*** Opening of EXERCISE PASSAGE ***

The plays poke fun at playwrights Tennessee Williams and Sam Shepard, at modern life and at gender and sex roles.
“One of the plays is called ‘For Whom the Southern Belle Tolls,’ and it’s absolutely hysterical,” Welch said. “The students have read ‘The Glass Menagerie,’ and now they are doing this short play and they’re understanding what sketch comedy is.”
Making light of great works is not light work, the professor said, and the student actors have all done background study and research to prepare for their roles.
“It’s like Carol Burnett coming down the grand staircase with the curtain rod and the curtains, and she says, ‘I couldn’t resist.’
“As an audience member, you don’t have to know ‘Gone With the Wind’ to find that funny, but as an actor, you need to investigate what you are doing. You have to bring that understanding to your character.
“Acting is believing, and the audience will only believe as far as you believe. If it’s funny, you as an actor take it very seriously when you say some of these ridiculous things. The more real you are, the funnier it will become.”
Jeanine Kuehn of Olympia, studying for an associate’s degree, decided to try her hand at acting to get practice with public speaking. But she got more than that.

*** Close of EXERCISE PASSAGE ***
*** Opening of EXERCISE DATA ***

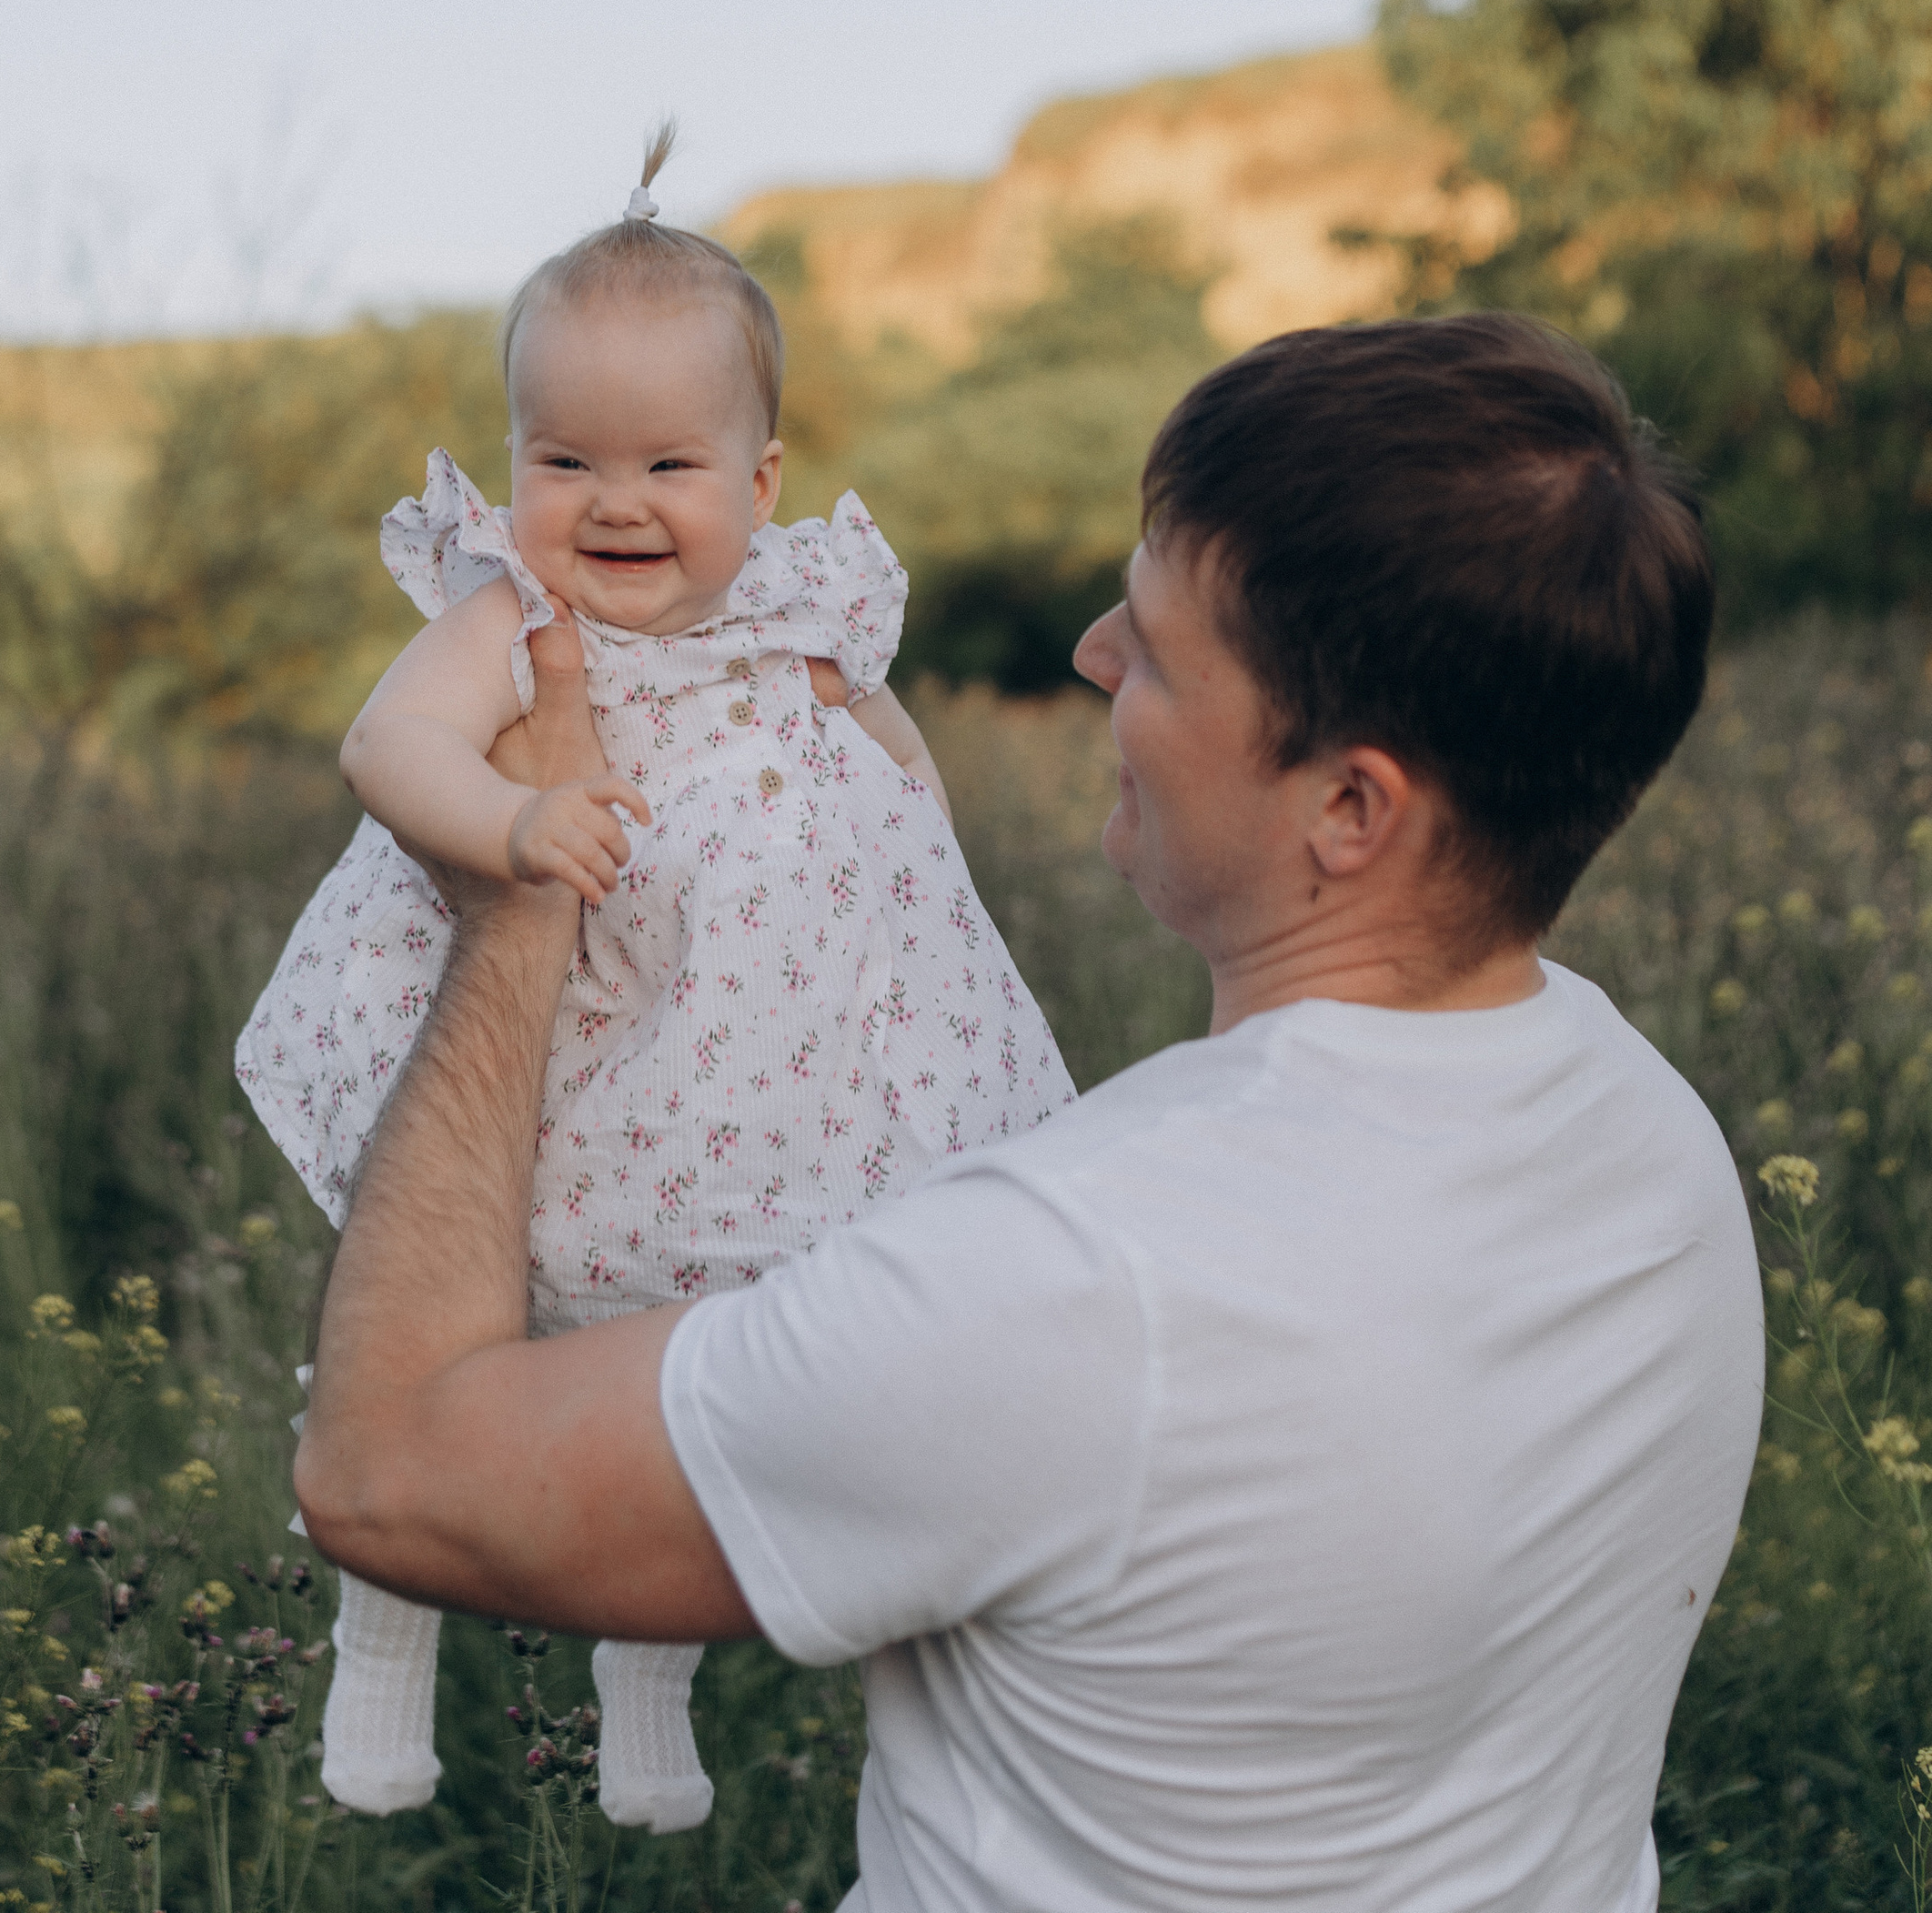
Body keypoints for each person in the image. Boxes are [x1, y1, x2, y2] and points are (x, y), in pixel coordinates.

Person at [293, 308, 1766, 1912]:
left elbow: (382, 1473)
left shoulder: (1066, 1281)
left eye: (1159, 645)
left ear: (1349, 807)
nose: (1090, 659)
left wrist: (517, 920)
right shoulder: (1657, 1138)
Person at [236, 130, 1070, 1831]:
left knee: (679, 1359)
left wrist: (913, 850)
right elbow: (386, 742)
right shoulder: (509, 610)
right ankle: (379, 1657)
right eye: (567, 459)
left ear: (763, 485)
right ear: (512, 466)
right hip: (552, 1041)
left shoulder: (805, 600)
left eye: (669, 463)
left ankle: (645, 1698)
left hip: (735, 1067)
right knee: (435, 1337)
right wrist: (517, 814)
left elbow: (879, 739)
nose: (614, 503)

*** Close of EXERCISE DATA ***

**TASK**. Write out everything from "Jeanine Kuehn of" down to "more than that." in the passage above about the student sketch comedy plays, word for word.

**RESULT OF THE EXERCISE**.
Jeanine Kuehn of Olympia, studying for an associate’s degree, decided to try her hand at acting to get practice with public speaking. But she got more than that.